Prime Big Deal Days will take place across 19 countries: Australia, Austria, Belgium, Brazil, Canada, China, France, Germany, Italy, Japan, Luxembourg, Netherlands, Poland, Portugal, Singapore, Spain, Sweden, the U.S., and the UK. Amazon will share additional details “soon as we get closer to the event,” Herrington said.

Shortly after last year’s October Prime Early Access sale, Bank of America (BoA) analyst Justin Post estimated that the two-day event raked in around $8 billion in gross merchandise value and drove more than 100 million transactions for third-party sellers. The BoA analyst estimated that sales came in about 25 percent below the company’s tentpole Prime Day event in July.

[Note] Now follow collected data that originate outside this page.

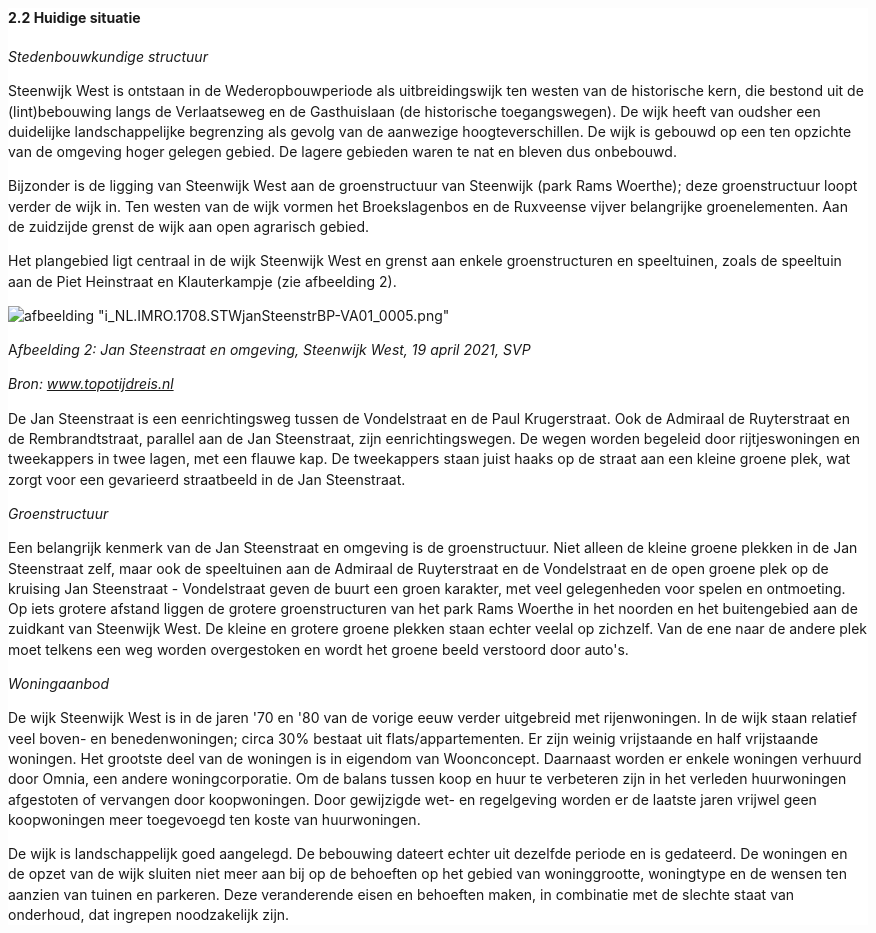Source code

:#### 2\.2 Huidige situatie

*Stedenbouwkundige structuur*

Steenwijk West is ontstaan in de Wederopbouwperiode als uitbreidingswijk ten westen van de historische kern, die bestond uit de (lint)bebouwing langs de Verlaatseweg en de Gasthuislaan (de historische toegangswegen). De wijk heeft van oudsher een duidelijke landschappelijke begrenzing als gevolg van de aanwezige hoogteverschillen. De wijk is gebouwd op een ten opzichte van de omgeving hoger gelegen gebied. De lagere gebieden waren te nat en bleven dus onbebouwd.

Bijzonder is de ligging van Steenwijk West aan de groenstructuur van Steenwijk (park Rams Woerthe); deze groenstructuur loopt verder de wijk in. Ten westen van de wijk vormen het Broekslagenbos en de Ruxveense vijver belangrijke groenelementen. Aan de zuidzijde grenst de wijk aan open agrarisch gebied.

Het plangebied ligt centraal in de wijk Steenwijk West en grenst aan enkele groenstructuren en speeltuinen, zoals de speeltuin aan de Piet Heinstraat en Klauterkampje (zie afbeelding 2\).

![afbeelding "i_NL.IMRO.1708.STWjanSteenstrBP-VA01_0005.png"](i_NL.IMRO.1708.STWjanSteenstrBP-VA01_0005.png)

A*fbeelding 2: Jan Steenstraat en omgeving, Steenwijk West, 19 april 2021, SVP*

*Bron: www.topotijdreis.nl*

De Jan Steenstraat is een eenrichtingsweg tussen de Vondelstraat en de Paul Krugerstraat. Ook de Admiraal de Ruyterstraat en de Rembrandtstraat, parallel aan de Jan Steenstraat, zijn eenrichtingswegen. De wegen worden begeleid door rijtjeswoningen en tweekappers in twee lagen, met een flauwe kap. De tweekappers staan juist haaks op de straat aan een kleine groene plek, wat zorgt voor een gevarieerd straatbeeld in de Jan Steenstraat.

*Groenstructuur*

Een belangrijk kenmerk van de Jan Steenstraat en omgeving is de groenstructuur. Niet alleen de kleine groene plekken in de Jan Steenstraat zelf, maar ook de speeltuinen aan de Admiraal de Ruyterstraat en de Vondelstraat en de open groene plek op de kruising Jan Steenstraat \- Vondelstraat geven de buurt een groen karakter, met veel gelegenheden voor spelen en ontmoeting. Op iets grotere afstand liggen de grotere groenstructuren van het park Rams Woerthe in het noorden en het buitengebied aan de zuidkant van Steenwijk West. De kleine en grotere groene plekken staan echter veelal op zichzelf. Van de ene naar de andere plek moet telkens een weg worden overgestoken en wordt het groene beeld verstoord door auto's.

*Woningaanbod*

De wijk Steenwijk West is in de jaren '70 en '80 van de vorige eeuw verder uitgebreid met rijenwoningen. In de wijk staan relatief veel boven\- en benedenwoningen; circa 30% bestaat uit flats/appartementen. Er zijn weinig vrijstaande en half vrijstaande woningen. Het grootste deel van de woningen is in eigendom van Woonconcept. Daarnaast worden er enkele woningen verhuurd door Omnia, een andere woningcorporatie. Om de balans tussen koop en huur te verbeteren zijn in het verleden huurwoningen afgestoten of vervangen door koopwoningen. Door gewijzigde wet\- en regelgeving worden er de laatste jaren vrijwel geen koopwoningen meer toegevoegd ten koste van huurwoningen.

De wijk is landschappelijk goed aangelegd. De bebouwing dateert echter uit dezelfde periode en is gedateerd. De woningen en de opzet van de wijk sluiten niet meer aan bij op de behoeften op het gebied van woninggrootte, woningtype en de wensen ten aanzien van tuinen en parkeren. Deze veranderende eisen en behoeften maken, in combinatie met de slechte staat van onderhoud, dat ingrepen noodzakelijk zijn.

Post’s research suggested the event managed to successfully jumpstart holiday sales, with 31 percent of customers buying holiday gifts during the sale and 14 percent saying they finished all or most of their gift buying.

Amazon chief financial officer Brian Olsavsky briefly referenced last year’s Prime Early Access sale during the company’s fourth quarter earnings call in February, telling investors that it and the traditional Thanksgiving to Cyber Monday weekend “outperformed our expectations as customers responded to millions of deals across our growing selection.”

Related Stories

Neil Saunders, managing director of the data analytics firm GlobalData, described Amazon’s decision to hold a second Prime event this year as “a recognition that consumers are interested in, and stimulated by, deals and offers.”

“Holding the event in October is savvy as it allows Amazon to steal a march on holiday spending by kicking off deals long before the start of Black Friday and the traditional discount season,” Saunders added. “Of course, other retailers will no doubt jump on the bandwagon but, nevertheless, Amazon sees [this event] as giving them a first bite of the lucrative holiday season cherry.”

Last year, Target and Walmart both offered counterprogramming to Amazon’s Prime Big Deal Days. Target’s three-day Deal Days event ran from Oct.6-8 last year, while Walmart’s Rollbacks and More Savings Event went from Oct. 10-13. Amazon’s Prime Early Access sale, meanwhile, lasted two days, from Oct. 11-12.

Saunders noted that Amazon’s October event could be “disruptive” to the wider retail sector as it pulls forward the spending and upends the traditional discounting calendar. “This happened last year, with far more retailers starting discounting early which reduced the impact and power of the Black Friday and Cyber periods,” he said.

“Our wider view is that the final quarter will be reasonable for retail,” Saunders added. “However, volumes will fall and a battle for market share will mean that margins come under a significant amount of pressure.”